⟨

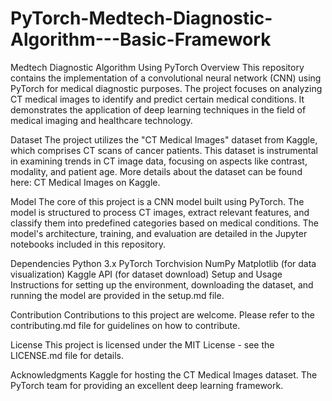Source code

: # PyTorch-Medtech-Diagnostic-Algorithm---Basic-Framework
Medtech Diagnostic Algorithm Using PyTorch
Overview
This repository contains the implementation of a convolutional neural network (CNN) using PyTorch for medical diagnostic purposes. The project focuses on analyzing CT medical images to identify and predict certain medical conditions. It demonstrates the application of deep learning techniques in the field of medical imaging and healthcare technology.

Dataset
The project utilizes the "CT Medical Images" dataset from Kaggle, which comprises CT scans of cancer patients. This dataset is instrumental in examining trends in CT image data, focusing on aspects like contrast, modality, and patient age. More details about the dataset can be found here: CT Medical Images on Kaggle.

Model
The core of this project is a CNN model built using PyTorch. The model is structured to process CT images, extract relevant features, and classify them into predefined categories based on medical conditions. The model's architecture, training, and evaluation are detailed in the Jupyter notebooks included in this repository.

Dependencies
Python 3.x
PyTorch
Torchvision
NumPy
Matplotlib (for data visualization)
Kaggle API (for dataset download)
Setup and Usage
Instructions for setting up the environment, downloading the dataset, and running the model are provided in the setup.md file.

Contribution
Contributions to this project are welcome. Please refer to the contributing.md file for guidelines on how to contribute.

License
This project is licensed under the MIT License - see the LICENSE.md file for details.

Acknowledgments
Kaggle for hosting the CT Medical Images dataset.
The PyTorch team for providing an excellent deep learning framework.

⟩

■ **WORK ORDER**:
What is needed is every entry written out word for word, with no pictures.

■ **EXPECTED OUTPUT**:
Source code

: # PyTorch-Medtech-Diagnostic-Algorithm---Basic-Framework
Medtech Diagnostic Algorithm Using PyTorch
Overview
This repository contains the implementation of a convolutional neural network (CNN) using PyTorch for medical diagnostic purposes. The project focuses on analyzing CT medical images to identify and predict certain medical conditions. It demonstrates the application of deep learning techniques in the field of medical imaging and healthcare technology.

Dataset
The project utilizes the "CT Medical Images" dataset from Kaggle, which comprises CT scans of cancer patients. This dataset is instrumental in examining trends in CT image data, focusing on aspects like contrast, modality, and patient age. More details about the dataset can be found here: CT Medical Images on Kaggle.

Model
The core of this project is a CNN model built using PyTorch. The model is structured to process CT images, extract relevant features, and classify them into predefined categories based on medical conditions. The model's architecture, training, and evaluation are detailed in the Jupyter notebooks included in this repository.

Dependencies
Python 3.x
PyTorch
Torchvision
NumPy
Matplotlib (for data visualization)
Kaggle API (for dataset download)
Setup and Usage
Instructions for setting up the environment, downloading the dataset, and running the model are provided in the setup.md file.

Contribution
Contributions to this project are welcome. Please refer to the contributing.md file for guidelines on how to contribute.

License
This project is licensed under the MIT License - see the LICENSE.md file for details.

Acknowledgments
Kaggle for hosting the CT Medical Images dataset.
The PyTorch team for providing an excellent deep learning framework.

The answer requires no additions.